Document section:

Lone Pine

By MSW Add a Comment 14 Min Read

Lone Pine

There were to be feints that were intended to draw Ottoman attention away from the main assault on the peaks at dawn the next day. The first of these was in the south at Helles, once more the focus of the 88th Brigade of the unfortunate 29th Division, committed to battle at Fir Tree Spur, across the patch of ground known as ‘The Vineyard’. As was customary at Helles, the attack was in broad daylight in the late afternoon of 6 August, the assault at 5pm following a 2½ hour bombardment. Like others before it, it was a failure; trenches were taken and lost to the seasoned Ottoman troops. Inexplicably, the battle was rejoined with another bombardment the following day, the 42nd Division taking the brunt. It too was to achieve nothing. The diversion would drag on until 13 August; the Ottomans were aware of both the feint and the likely British intent, and, unconcerned, committed two divisions from Helles to the battlegrounds of Anzac.

Closer to the point of conflict was another diversion at Lone Pine, the distinctive single-pine ridge across from 400 Plateau, along Second Ridge. The intention here was an all-out assault to distract the Ottomans, while the British were similarly engaged in the south. Yet, at Lone Pine, trench warfare had been developed to a high science. The Ottomans had created a formidable fortification, their trenches reinforced and roofed with timber baulks to prevent losses by shell and grenade. Like the battles at the Vineyard, Lone Pine has become a microcosm of the whole Gallipoli campaign at Anzac; hard-fought, but ultimately futile. So, on 6 August, at 5.30pm the attack was launched by the Australian 1st Division, following an artillery bombardment in ‘lifts’, the line of exploding shells moving progressively inland. Attacking over open ground, they found their route blocked by barbed wire, the roofed trenches with loopholes almost impossible to assault from the front. Not to be outdone, the Australians found their way into the underground maze from the rear, along communication trenches; the resulting hand-to-hand fighting below ground bitter and bloody, its aftermath, a charnel house.

Our casualties in this fighting amounted to 2,000 men, but the Turks themselves acknowledge losses totalling 6,930 in their 16th Division, and of some 5,000 were sustained in a small sector of the Lone Pine trenches. God forbid that I should ever see again such a sight as that which met my eyes when I went up there: Turks and Australians piled four and five deep on one another.

Lieutenant General W. Birdwood, ANZAC

Like the diversion at Helles, this battle was to rage for three days, and though capturing the Ottoman trenches, it failed in its prime purpose. Rather than diverting the attention of the Ottomans at Anzac away from the main assault, it was to attract reinforcement of two regiments from the 9th Division in Helles, and this at a cost of 2,200 Australian casualties, and goodness knows how many Ottomans.

Extracted material:
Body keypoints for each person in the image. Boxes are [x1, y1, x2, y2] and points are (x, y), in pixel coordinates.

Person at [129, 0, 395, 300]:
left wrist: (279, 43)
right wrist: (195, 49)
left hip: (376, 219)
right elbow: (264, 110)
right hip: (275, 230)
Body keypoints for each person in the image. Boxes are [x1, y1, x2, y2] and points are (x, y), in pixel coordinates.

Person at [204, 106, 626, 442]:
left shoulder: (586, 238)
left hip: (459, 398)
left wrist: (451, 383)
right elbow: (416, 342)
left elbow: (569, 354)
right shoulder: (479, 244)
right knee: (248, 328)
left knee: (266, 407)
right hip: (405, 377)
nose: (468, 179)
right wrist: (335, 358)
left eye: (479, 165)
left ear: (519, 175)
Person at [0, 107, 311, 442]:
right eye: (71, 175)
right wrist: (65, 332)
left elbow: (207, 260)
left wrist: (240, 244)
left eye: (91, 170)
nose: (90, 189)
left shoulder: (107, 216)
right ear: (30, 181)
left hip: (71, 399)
---
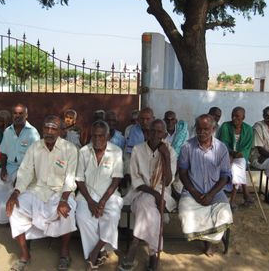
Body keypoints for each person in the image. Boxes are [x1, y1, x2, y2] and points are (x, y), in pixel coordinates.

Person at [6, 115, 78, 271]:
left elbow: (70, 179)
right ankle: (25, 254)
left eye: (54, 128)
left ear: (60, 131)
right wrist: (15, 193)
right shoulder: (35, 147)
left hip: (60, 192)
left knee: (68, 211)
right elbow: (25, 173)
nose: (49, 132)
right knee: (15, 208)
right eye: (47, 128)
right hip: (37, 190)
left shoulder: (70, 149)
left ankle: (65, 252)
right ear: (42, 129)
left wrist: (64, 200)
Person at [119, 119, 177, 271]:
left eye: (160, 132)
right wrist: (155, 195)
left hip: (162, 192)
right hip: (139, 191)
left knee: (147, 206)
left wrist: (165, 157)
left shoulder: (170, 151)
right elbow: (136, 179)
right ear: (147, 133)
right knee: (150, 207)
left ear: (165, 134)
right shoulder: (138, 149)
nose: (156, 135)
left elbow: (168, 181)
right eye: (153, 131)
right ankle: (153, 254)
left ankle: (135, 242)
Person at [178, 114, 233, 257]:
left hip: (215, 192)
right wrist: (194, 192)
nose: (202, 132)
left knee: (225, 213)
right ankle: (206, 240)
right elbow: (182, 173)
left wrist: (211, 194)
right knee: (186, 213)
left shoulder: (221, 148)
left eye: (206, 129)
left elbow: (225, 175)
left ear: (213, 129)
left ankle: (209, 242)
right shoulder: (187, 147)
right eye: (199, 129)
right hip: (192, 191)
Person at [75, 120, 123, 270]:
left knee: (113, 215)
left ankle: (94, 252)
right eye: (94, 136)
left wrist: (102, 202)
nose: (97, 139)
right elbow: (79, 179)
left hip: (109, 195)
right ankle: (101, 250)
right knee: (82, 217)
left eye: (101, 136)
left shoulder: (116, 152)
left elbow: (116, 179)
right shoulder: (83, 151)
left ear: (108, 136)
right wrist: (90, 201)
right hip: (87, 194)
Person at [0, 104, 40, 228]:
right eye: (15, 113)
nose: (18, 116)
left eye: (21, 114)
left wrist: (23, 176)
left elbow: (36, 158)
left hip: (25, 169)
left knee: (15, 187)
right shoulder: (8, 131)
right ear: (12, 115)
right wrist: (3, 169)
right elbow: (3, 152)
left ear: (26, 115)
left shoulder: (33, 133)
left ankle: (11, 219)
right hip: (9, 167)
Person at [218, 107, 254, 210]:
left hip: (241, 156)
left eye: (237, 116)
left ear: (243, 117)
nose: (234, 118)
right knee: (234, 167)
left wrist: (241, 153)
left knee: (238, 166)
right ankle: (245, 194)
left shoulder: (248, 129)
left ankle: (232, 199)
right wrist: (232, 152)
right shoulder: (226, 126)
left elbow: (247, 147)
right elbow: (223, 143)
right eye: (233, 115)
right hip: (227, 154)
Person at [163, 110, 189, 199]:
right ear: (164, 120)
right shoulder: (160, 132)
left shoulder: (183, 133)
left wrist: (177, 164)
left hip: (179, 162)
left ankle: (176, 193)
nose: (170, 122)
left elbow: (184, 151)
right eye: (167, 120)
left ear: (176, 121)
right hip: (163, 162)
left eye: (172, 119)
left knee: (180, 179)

Exercise A: In the Lone Pine account, at what time on 6 August did the Australian 1st Division launch its attack?
Exercise B: Using the Lone Pine account, explain why the Ottoman trenches were almost impossible to attack from the front.
Exercise C: Write the next part of the Lone Pine account, picking up after its final sentence.

Expected answer A: 5.30pm.

Expected answer B: The Ottomans had reinforced their trenches and roofed them with timber baulks to protect against shells and grenades, leaving only loopholes. The Australians, attacking over open ground, also found their way blocked by barbed wire, so they entered the trenches from the rear along communication trenches instead.

Expected answer C:
The assault against the peaks of Sari Bair was to be commanded by Major General Godley of the Australian and New Zealand Division. On the night of 6 August, as the two feints were being fought out, the two assaulting columns were to leave the Anzac perimeter, striking out to the west to circle around the westwards facing foothills of the Sari Bair Range. The left-hand column was composed of the Australian 4th Brigade and the 29th Indian Brigade; closer to its target the two brigades would separate to form three assaulting columns, the Australians targeting Hill 971 (Koçacmintepe), the Indians Hill Q. The right-hand column was composed of the men of the New Zealand Infantry Brigade, its main focus was to be Chunuk Bair. However, both columns were understrength and included men weakened by dysentery, an inevitable by-product of the summer months’ campaigning in Gallipoli.

The two columns moved to the margins of the Anzac perimeter, in the hands of guides who had knowledge of the intricate mass of gullies and ridges caused by the action of wind and water over centuries. Any Ottoman defences soon evaporated, but the left-hand column, commanded by Brigadier General Monash, got into difficulties. Fighting its way through the scrub to a watercourse, the Aghyl Dere, Ottoman resistance stiffened. Exhausted, the 4th Brigade would go no further that night: Hill 971 would have to wait. In fact, the left-hand column would never get close to Hill 971; though resuming the attack approach on the morning of 8 August, there was still confusion about which direction to take. Hill 971 would remain unassaulted. Behind them was the Indian Brigade; slowed up by the tortuous terrain, they too would be dispersed, a long way off their objective.

Only the 1/6th Gurkha Rifles got anywhere near Hill Q, within 200ft of their objective by 6pm. They would make their assault the next morning at 5am, following a naval bombardment. With no other battalions in support – all the others were lost in the gullies – they made a heroic assault on the hill that drove off the Ottomans. Tragically, they would become victims of their own naval support, and with no reserves, they lost their tenuous grip on Hill Q.

The right-hand column of New Zealanders, operating within the more familiar Anzac perimeter, fared a little better – but were still held up by Ottoman resistance. By dawn on 7 August some had reached Rhododendron Ridge, a spur that leads right up to Chunuk Bair; while others were lost in the complex terrain of ridges and gullies. Brigadier General Johnston, commanding the column, waited until he had sufficient men to continue the assault against what was still an unknown level of resistance. This was to prove a costly decision; it was to deeply influence the outcome of the attack by the Light Horse Brigade at the Nek, which was to take place at 4.30am on the 7th.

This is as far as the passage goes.